As well as being able to group trades using a variety of key vectors as discussed earlier, the quality of pricing sources used in TCA is critical in fixed income, especially since there are few volume-based analytics or benchmarks to rely on yet. The fixed income market is reliant on dealer-contributed pricing, but this is very diffuse with different brokers covering different fixed income classes and providing prices of different quality. As a result a credible Fixed Income TCA process needs to include a combination of contributor pricing, observed pricing and evaluated pricing.

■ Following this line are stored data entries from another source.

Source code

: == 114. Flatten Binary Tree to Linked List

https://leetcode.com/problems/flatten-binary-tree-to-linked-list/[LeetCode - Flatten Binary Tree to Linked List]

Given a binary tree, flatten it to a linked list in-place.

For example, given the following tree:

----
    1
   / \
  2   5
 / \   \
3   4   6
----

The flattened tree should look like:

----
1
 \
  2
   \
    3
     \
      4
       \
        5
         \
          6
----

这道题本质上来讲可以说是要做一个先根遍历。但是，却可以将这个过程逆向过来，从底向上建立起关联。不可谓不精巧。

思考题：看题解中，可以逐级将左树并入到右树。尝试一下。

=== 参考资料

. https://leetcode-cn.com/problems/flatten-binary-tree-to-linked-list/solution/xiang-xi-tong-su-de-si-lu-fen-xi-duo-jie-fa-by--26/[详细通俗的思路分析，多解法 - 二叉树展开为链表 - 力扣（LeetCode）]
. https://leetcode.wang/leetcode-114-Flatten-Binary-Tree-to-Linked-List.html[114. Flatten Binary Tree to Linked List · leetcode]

The way we solve for contributor pricing is by using our Composite Bloomberg Bond Trader (CBBT) a composite price drawn from hundreds of different dealers. It provides the weighted average bid-and-ask price of contributions submitted by Bloomberg dealers, weighted heavily towards executable prices and actual trade data where available. The algorithm removes stale pricing and provides a comprehensive, credible and timely pricing source. For observed prices we use the client’s own RFQ data to identify, for example, the price and the broker with whom a trader executed a particular deal. As we also capture and store the quotes received from other brokers at the time, the data can show how closely those quotes matched the final execution price and provides a basis for calculating best and worst hit ratios. Finally, for evaluated prices, we use our proprietary BVAL price source. This uses three different methodologies to help evaluate pricing in cases where either the dealer-contributed pricing is very thin or securities trading is less active or liquid.

Apart from a set of defensible, accurate and relevant pricing sources, it helps if a TCA tool allow users to conduct analyses of different asset classes on the same platform and the user has absolute control of the data and a toolbox for answering the particular questions they want to answer.

What is the future for TCA beyond fixed income?

One of the main trends we have noticed is that there is an increasing interest from compliance in TCA tools for transaction surveillance. Compliance professionals are having to understand and improve the transaction process to become more alert to suspicious trading and can probe whether a spike in trading activity, for example, is indicative of, say, wash trades. This adds to the complexity of TCA, as we are introducing tools to not only benchmark trades, but also start to observe and quantify behavioural patterns. Regulators are also insisting institutions have more tools for spotting and reporting abuses and can demonstrate clearly that trading processes are properly monitored. Undoubtedly, there will also be a clamour for TCA for derivatives in the future, but that is some way down the track!